Hi Mark,
We have fixed some zone transfer related bugs in the upcoming 1.4.4
which I believe will resolve these problems. Keep an eye on our announce
list.
Best regards,
Matthijs
On 05-03-14 18:57, Mark Elkins wrote:
I'm running opendnssec (version 1.4.1) on three virtual Gentoo machines.
OpenDNSSEC is meant to be a bump on the wire...
I'm trying to sign three zones,
One small - 19 NS delegations, not much else
One medium - 630 lines in the zone - all sorts of stuff.
One Large - just under a million NS Delegations, of which about 20 have
DS records..
The large zone is logging in syslog:
ods-signerd: [worker[1]] sign zone co.za failed: processed 53355 of
54355 RRsets
ods-signerd: [worker[1]] CRITICAL: failed to sign zone co.za: General
error
ods-signerd: [worker[1]] backoff task [sign] for zone co.za with 60
seconds
ods-signerd: [engine] signer shutdown
That doesn't look good to me. Where can I find out more?
My setup is...
Box1, running BIND 9.9.4 - Master for all three domain
Box2, OpenDNSSEC. set up for NSEC3, OptOut...

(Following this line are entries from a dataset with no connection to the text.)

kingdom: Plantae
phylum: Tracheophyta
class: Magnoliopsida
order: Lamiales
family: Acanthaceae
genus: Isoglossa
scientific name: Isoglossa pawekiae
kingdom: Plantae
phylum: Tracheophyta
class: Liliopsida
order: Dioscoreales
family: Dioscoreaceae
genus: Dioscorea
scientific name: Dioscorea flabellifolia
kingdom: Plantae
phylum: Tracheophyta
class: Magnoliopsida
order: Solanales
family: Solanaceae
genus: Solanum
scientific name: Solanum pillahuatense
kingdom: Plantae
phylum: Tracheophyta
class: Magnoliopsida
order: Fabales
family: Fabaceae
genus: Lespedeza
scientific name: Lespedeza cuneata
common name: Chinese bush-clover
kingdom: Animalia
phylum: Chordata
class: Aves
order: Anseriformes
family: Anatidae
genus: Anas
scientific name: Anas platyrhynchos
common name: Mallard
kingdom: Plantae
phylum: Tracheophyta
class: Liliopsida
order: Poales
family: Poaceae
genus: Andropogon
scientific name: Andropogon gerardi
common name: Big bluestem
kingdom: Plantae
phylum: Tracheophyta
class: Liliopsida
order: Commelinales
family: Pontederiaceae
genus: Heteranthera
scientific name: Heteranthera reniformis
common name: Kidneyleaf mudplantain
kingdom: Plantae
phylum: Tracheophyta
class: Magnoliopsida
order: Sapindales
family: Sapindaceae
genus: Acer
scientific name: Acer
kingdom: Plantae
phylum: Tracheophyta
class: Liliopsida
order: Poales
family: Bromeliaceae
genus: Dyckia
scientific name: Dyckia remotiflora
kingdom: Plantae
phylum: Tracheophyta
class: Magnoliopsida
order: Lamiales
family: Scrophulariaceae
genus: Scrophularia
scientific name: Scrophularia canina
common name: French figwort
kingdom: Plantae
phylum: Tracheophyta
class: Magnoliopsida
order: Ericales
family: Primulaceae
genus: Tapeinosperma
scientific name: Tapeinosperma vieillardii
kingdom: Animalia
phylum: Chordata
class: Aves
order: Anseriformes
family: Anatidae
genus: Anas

Box3, running BIND 9.9.4, Slave for the three domains.
I also have the feeling that Notifies get lost from Box1 to Box2...
(unless I stop/start)
Can't "dig" Box2 (OpenDNSSEC) anymore either...
yet...
addns.xml: contains...
<ProvideTransfer>
<Peer><Prefix>::1</Prefix></Peer>
<Peer><Prefix>160.124.48.43</Prefix></Peer>
<Peer><Prefix>2001:42a0:1000:48::43</Prefix></Peer>
</ProvideTransfer>
(Can one use "0.0.0.0" as a wildcard???)
Then I stop and start and then I can "dig" again...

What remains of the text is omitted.